Never let it be said that Doctor Who fans don’t know how to show love for their show! Urban commuter paper, Metro, has picked up a delightful tribute by a fan on the London Underground spotted by two twitter users, @asifandwhen and @RoxaneGrantArt…
In a radical departure from train delays and cancellations, someone has cheekily rendered a very recognisable silhouette on one of the Service Information whiteboards. It’s accompanied by an image of the TARDIS and a quote from Series 3’s The Family of Blood – specifically young Tim Latimer’s description of who the Doctor is, having looked into the fob watch/ chameleon arch and into his memories and biological essence (or something gold and glowy along those lines):
“He’s the fire and ice and rage. He’s like the night and the storm in the heart of the sun. He’s ancient and forever. He burns at the center of time and he can see the turn of the Universe… And he’s wonderful.”
A poetic description of who the Doctor is. Thank you, anonymous underground-artist, for *posting* a bit of Who-Love in the real world, in the middle of an otherwise uneventful daily commute.
This comes soon after some Web of Fear fans scrawled a Great Intelligence-related message at a tube station to wish the good Doctor a very happy birthday.

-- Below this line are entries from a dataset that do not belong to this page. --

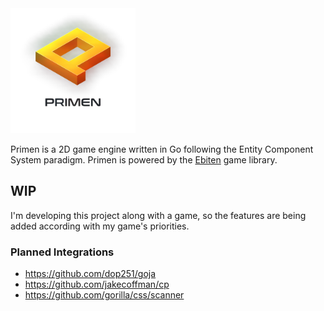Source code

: <img src="assets/primen_logo_iso.png" alt="Primen" width="200" height="200">

Primen is a 2D game engine written in Go following the Entity Component System paradigm. Primen is powered by the [Ebiten](https://github.com/hajimehoshi/ebiten) game library.

## WIP
I'm developing this project along with a game, so the features are being added according with my game's priorities.

### Planned Integrations

* https://github.com/dop251/goja
* https://github.com/jakecoffman/cp
* https://github.com/gorilla/css/scanner
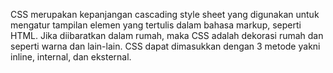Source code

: CSS merupakan kepanjangan cascading style sheet yang digunakan untuk mengatur tampilan elemen yang tertulis dalam bahasa markup, seperti HTML. Jika diibaratkan dalam rumah, maka CSS adalah dekorasi rumah dan seperti warna dan lain-lain.
CSS dapat dimasukkan dengan 3 metode yakni inline, internal, dan eksternal.

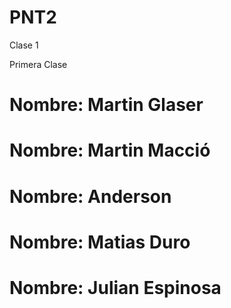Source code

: # PNT2

Clase 1

Primera Clase



# Nombre: Martin Glaser
# Nombre: Martin Macció
# Nombre: Anderson 
# Nombre: Matias Duro
# Nombre: Julian Espinosa
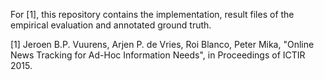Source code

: For [1], this repository contains the implementation, result files of the empirical evaluation and annotated ground truth.

[1] Jeroen B.P. Vuurens, Arjen P. de Vries, Roi Blanco, Peter Mika, "Online News Tracking for Ad-Hoc Information Needs", in Proceedings of ICTIR 2015. 
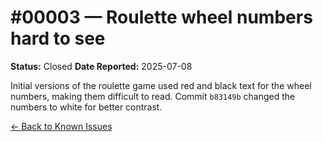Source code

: # #00003 — Roulette wheel numbers hard to see

**Status:** Closed
**Date Reported:** 2025-07-08

Initial versions of the roulette game used red and black text for the wheel numbers, making them difficult to read. Commit `b83149b` changed the numbers to white for better contrast.

[← Back to Known Issues](../../index.md)
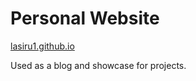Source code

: # Personal Website
[lasiru1.github.io](https://lasiru1.github.io)  
  
Used as a blog and showcase for projects.
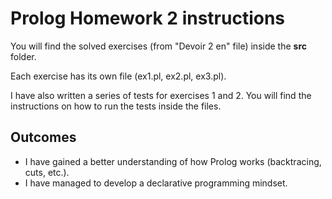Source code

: # Prolog Homework 2 instructions

You will find the solved exercises (from "Devoir 2 en" file) inside the **src** folder.

Each exercise has its own file (ex1.pl, ex2.pl, ex3.pl).

I have also written a series of tests for exercises 1 and 2. You will find the instructions on how to run the tests inside the files.

## Outcomes

- I have gained a better understanding of how Prolog works (backtracing, cuts, etc.).
- I have managed to develop a declarative programming mindset.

On the last day of the 50th Anniversary Celebration event in London, Steven Moffat gave an equally, if not more, touching description of what makes the Doctor special for him in one of the discussion panels. Paraphrasing from memory, Moff roughly said:
“When they made this particular hero, they didn’t give him a gun; they gave him a screwdriver to fix things. They didn’t give him a tank or a warship or an x-wing fighter; they gave him a call box from which you can call for help. And they didn’t give him a superpower or pointy ears or a heat ray; they gave him an extra heart. They gave him two hearts. And that’s an extraordinary thing: there will never come a time when we don’t need a hero like the Doctor.”
That for me is the perfect explanation for why the Doctor is the best literary character out there and why I love the show. But what would you have chosen, Kasterborite, if you indulged in a little guerrilla street Who-art? What quote or passage sums up the Doctor for you? And why?